Para a Opel, assumir as unidades e patentes da General Motors (GM) na Europa é o primeiro passo para sua independência da matriz. A notícia foi dada por um porta-voz da GM Europa nesta quarta-feira (27/05), em Rüsselsheim, no mesmo dia de uma reunião dos interessados na incorporação da Opel com representantes do governo em Berlim para discutir o futuro da montadora alemã.
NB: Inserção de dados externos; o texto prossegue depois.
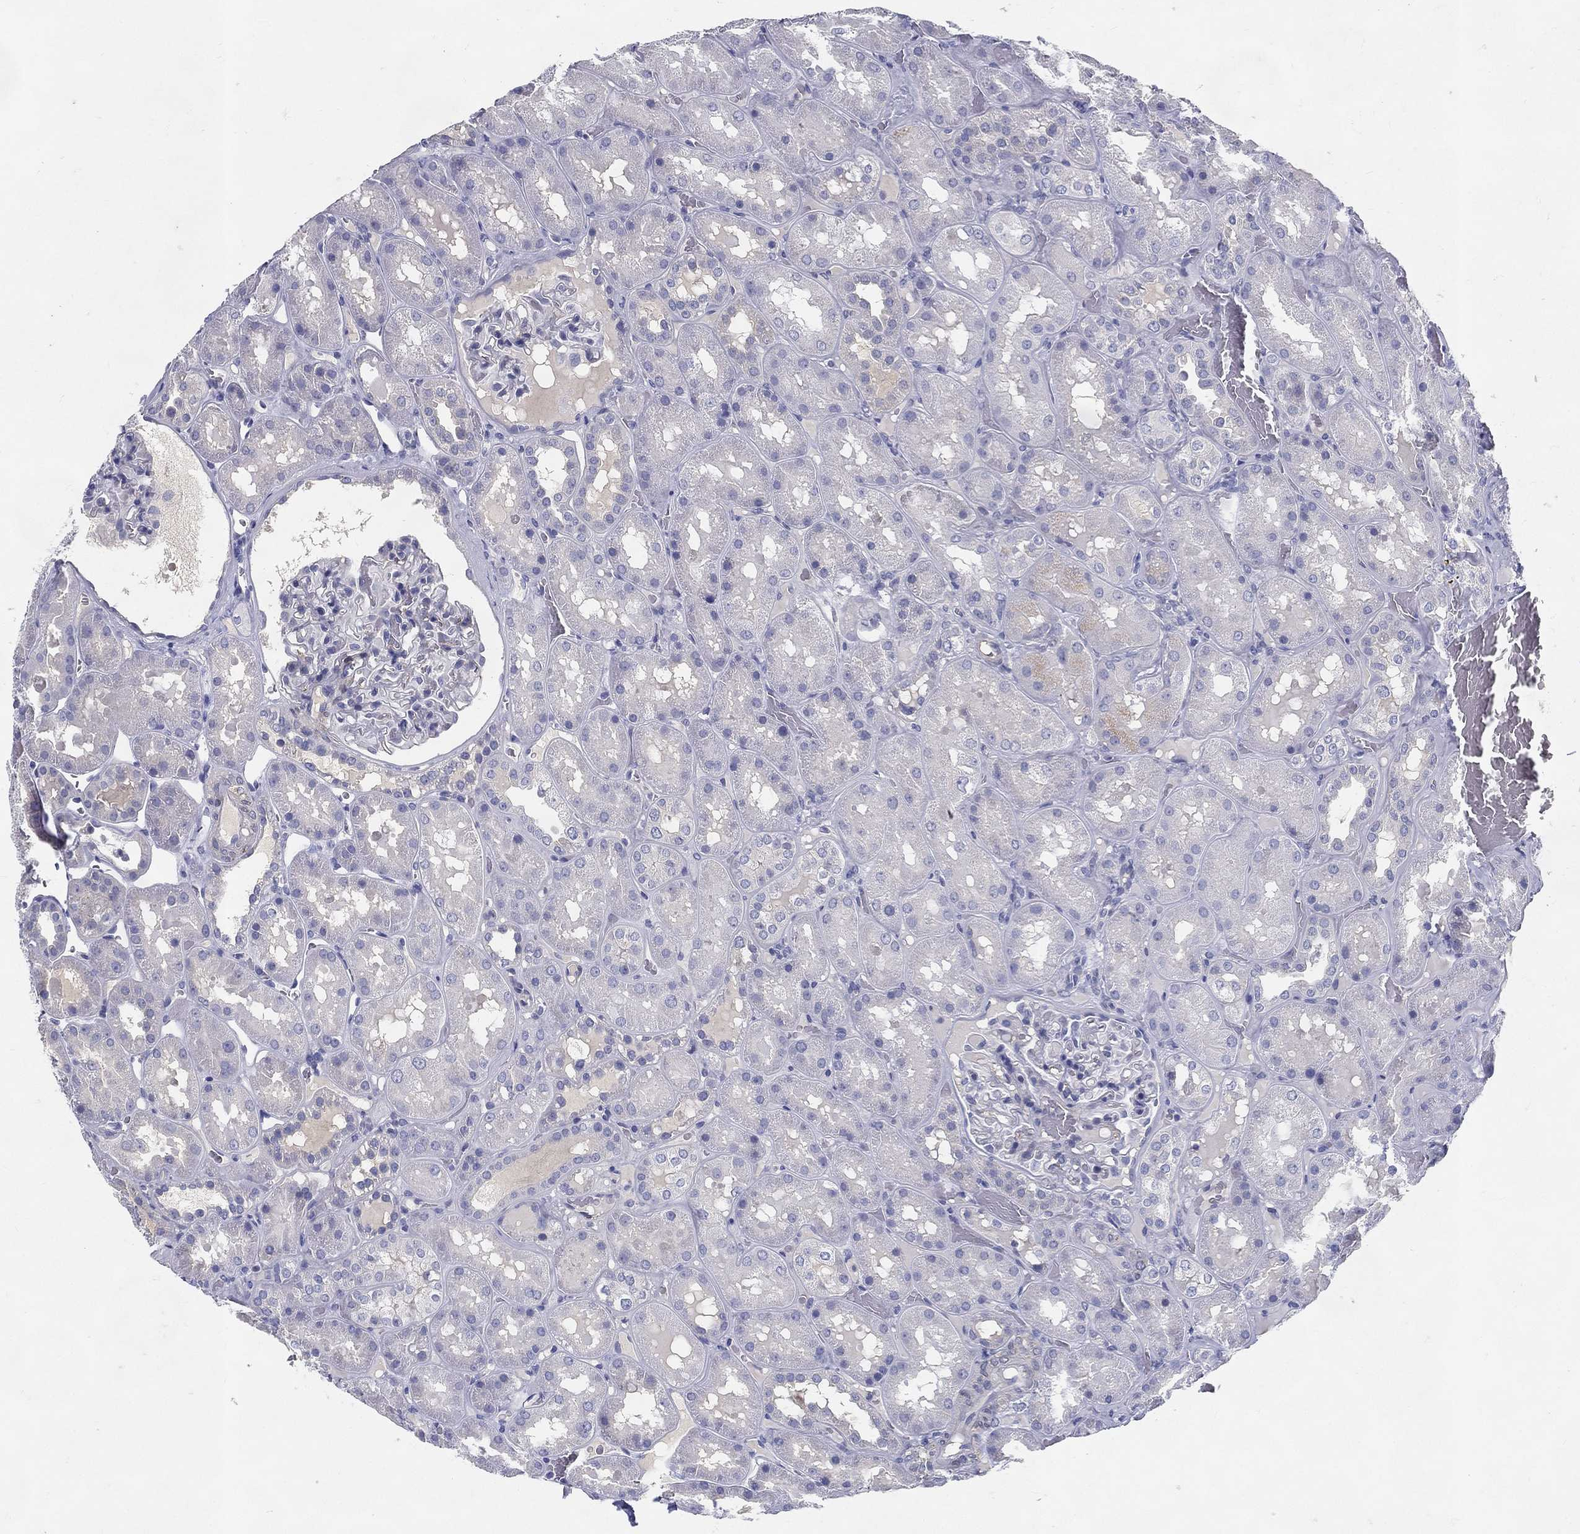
{"staining": {"intensity": "negative", "quantity": "none", "location": "none"}, "tissue": "kidney", "cell_type": "Cells in glomeruli", "image_type": "normal", "snomed": [{"axis": "morphology", "description": "Normal tissue, NOS"}, {"axis": "topography", "description": "Kidney"}], "caption": "Image shows no protein expression in cells in glomeruli of normal kidney. (DAB IHC with hematoxylin counter stain).", "gene": "RGS13", "patient": {"sex": "male", "age": 73}}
Além das unidades e das patentes, a Opel recebe da GM Europa oficialmente também diversos direitos sobre tecnologia. Esta é uma medida importante para a chamada "solução fiduciária", que garantiria a sobrevivência da Opel em caso de insolvência da GM norte-americana. "Ao assumir os direitos, a Opel se torna independente de todas as decisões tomadas nos EUA", disse o porta-voz da GM Europa.

Ainda 100% GM

"Todas as unidades europeias da GM estão agora sob os auspícios da Opel", afirmou o porta-voz. Mesmo assim, a montadora alemã ainda permanece sendo 100% uma subsidiária da GM. As unidades da sueca Saab não foram transferidas para a Opel.

Até agora, há vários interessados na incorporação da Opel: a montadora italiana Fiat, a fornecedora austro-canadense Magna, o grupo de investimento norte-americano Ripplewood e a montadora chinesa Baic. Por ter apresentado sua proposta muito tarde, esta última não participará da reunião em Berlim na noite desta quarta-feira.

Segundo Thomas Steg, porta-voz do governo em Berlim, a premiê Angela Merkel definiu, de comum acordo com seus ministros, que deverá haver uma forma provisória de financiamento à Opel, a fim de garantir segurança aos funcionários. Neste sentido, Merkel espera também uma disponibilidade dos investidores de assumirem os riscos. Segundo ela, os interessados precisam estar mesmo convencidos do negócio.